Here’s the thing. We’re car enthusiasts. We pick and choose our cars on emotional whims, and spend aching hours obsessing over the cars we desperately want to own. Often, the cars we choose are neither cheap nor practical, and many of us will admit our fleets are not always in the best mechanical shape. That raises a question: What car should you be driving, instead of whatever impractical/unreliable/suboptimal machine is sitting in your driveway?
I’ll openly admit I’m guilty of some folly in this regard. I drive an Audi TT – a drop-top roadster, of course – in one of the rainiest cities in Australia. I live deep in the inner city, so I barely ever actually drive the thing, and its ride height is so low that it’s getting beat up every time I go over a speed bump.

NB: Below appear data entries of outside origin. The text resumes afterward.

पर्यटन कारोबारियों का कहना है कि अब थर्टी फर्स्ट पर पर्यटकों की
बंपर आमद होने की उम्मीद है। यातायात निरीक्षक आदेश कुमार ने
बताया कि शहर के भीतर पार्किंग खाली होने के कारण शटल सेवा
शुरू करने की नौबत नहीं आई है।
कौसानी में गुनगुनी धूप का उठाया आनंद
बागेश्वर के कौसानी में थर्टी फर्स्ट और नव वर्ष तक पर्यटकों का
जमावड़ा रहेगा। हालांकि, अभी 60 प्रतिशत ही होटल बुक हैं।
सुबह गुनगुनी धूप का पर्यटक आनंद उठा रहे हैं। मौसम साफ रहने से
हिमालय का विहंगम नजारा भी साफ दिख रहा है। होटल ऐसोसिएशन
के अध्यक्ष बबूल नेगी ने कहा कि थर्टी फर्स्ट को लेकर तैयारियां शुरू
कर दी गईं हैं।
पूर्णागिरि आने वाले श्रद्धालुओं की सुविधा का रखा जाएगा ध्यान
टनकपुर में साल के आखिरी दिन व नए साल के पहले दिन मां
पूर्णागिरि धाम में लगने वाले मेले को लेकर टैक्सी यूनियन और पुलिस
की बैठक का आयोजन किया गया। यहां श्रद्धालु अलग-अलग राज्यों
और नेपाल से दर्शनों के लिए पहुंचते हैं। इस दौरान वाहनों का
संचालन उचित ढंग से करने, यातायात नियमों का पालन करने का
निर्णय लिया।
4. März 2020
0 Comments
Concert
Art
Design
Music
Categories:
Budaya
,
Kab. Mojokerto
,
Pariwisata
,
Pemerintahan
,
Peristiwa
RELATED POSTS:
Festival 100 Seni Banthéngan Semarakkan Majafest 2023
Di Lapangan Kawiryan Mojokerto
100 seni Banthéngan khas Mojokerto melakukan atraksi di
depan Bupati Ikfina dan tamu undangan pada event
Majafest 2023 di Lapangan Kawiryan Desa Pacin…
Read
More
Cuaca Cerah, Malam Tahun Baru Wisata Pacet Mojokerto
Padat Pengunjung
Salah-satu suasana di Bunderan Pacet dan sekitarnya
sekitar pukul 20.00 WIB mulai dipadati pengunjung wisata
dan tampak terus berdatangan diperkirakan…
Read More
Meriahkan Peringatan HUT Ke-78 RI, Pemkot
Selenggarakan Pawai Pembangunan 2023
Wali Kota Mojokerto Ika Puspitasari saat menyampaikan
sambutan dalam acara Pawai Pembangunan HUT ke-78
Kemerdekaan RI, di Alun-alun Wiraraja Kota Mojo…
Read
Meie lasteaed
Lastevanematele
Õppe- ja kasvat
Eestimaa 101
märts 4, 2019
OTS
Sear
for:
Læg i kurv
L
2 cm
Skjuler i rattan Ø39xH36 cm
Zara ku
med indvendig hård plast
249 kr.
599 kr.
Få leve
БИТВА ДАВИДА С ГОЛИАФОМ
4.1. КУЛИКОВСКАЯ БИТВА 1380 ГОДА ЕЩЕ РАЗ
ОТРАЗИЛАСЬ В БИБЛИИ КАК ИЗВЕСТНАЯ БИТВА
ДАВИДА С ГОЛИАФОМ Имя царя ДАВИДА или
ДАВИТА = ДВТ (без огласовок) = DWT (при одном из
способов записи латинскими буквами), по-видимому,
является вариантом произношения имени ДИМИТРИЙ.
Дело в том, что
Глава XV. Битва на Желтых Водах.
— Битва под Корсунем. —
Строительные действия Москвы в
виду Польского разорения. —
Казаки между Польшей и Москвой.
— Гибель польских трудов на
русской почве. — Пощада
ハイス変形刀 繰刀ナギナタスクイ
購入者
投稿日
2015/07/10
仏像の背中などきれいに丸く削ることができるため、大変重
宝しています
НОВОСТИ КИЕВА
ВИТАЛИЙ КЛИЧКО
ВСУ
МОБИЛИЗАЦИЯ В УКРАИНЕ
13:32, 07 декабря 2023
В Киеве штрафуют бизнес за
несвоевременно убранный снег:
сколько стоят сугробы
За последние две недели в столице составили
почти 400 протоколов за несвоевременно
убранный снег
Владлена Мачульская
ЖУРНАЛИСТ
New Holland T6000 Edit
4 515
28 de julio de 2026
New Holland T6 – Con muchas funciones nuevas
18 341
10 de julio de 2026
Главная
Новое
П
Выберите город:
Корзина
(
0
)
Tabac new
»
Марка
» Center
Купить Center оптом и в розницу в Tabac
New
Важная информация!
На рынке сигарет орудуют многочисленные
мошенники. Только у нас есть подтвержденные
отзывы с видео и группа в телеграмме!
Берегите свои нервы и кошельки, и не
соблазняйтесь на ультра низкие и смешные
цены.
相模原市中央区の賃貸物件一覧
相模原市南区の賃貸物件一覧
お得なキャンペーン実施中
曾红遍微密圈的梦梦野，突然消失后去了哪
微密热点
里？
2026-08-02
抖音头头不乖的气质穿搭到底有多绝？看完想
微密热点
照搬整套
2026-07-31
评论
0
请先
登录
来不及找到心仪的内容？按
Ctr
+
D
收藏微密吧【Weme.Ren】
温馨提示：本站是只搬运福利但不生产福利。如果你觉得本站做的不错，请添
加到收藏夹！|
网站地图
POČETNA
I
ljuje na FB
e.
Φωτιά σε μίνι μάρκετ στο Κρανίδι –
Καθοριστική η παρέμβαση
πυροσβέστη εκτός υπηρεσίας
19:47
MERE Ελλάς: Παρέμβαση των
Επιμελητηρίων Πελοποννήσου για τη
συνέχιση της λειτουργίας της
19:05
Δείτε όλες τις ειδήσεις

Of course, it’s my dream car, so I hold on to it for dear life.
Basically, I should be driving something else. And I know exactly what that car is. See, on the day I bought the worst car I’ve ever owned, I had actually test-driven something else. It was a first-generation Honda HR-V. This vehicle ticked a lot of boxes for me. It was all-wheel-drive, with a good ride height, so I could totally blast it around on the beach in the summer. Plus, it had a manual transmission. Ultimately, though, it felt cheap and a bit janky, so I passed it over for that hateful BMW.


Now that I’m living in the city, I realize this Honda would have been perfect for me. It had a nice high driving position, and absolutely wouldn’t fuss over any of the bumps, grates, or kerb ramps that plague the city. With no turbo, it would have been a touch better on gas than the Audi, plus it ran on regular instead of premium. It also had tons of cargo space, and was so cheap, I could hardly make it worse even if I drank four liters of Mountain Dew and spewed all over the interior. I could have found parts for it all over the world. Plus, it was still manual, so it’d satiate that part of my enthusiast brain.
This would have been an altogether better car for the kinds of driving I do these days—infrequent, on clogged city roads. Plus, its just-barely-off-roadable ability would have served me well on the occasional jaunt to the out-of-doors. Still, I love my Audi, and I’m not complaining. I just realize that there was a better, cheaper option for me.

Now, since this is Autopian Asks, I throw this over to you. What should you be driving, instead of the brown diesel Cadillac coupe you’re so addicted to?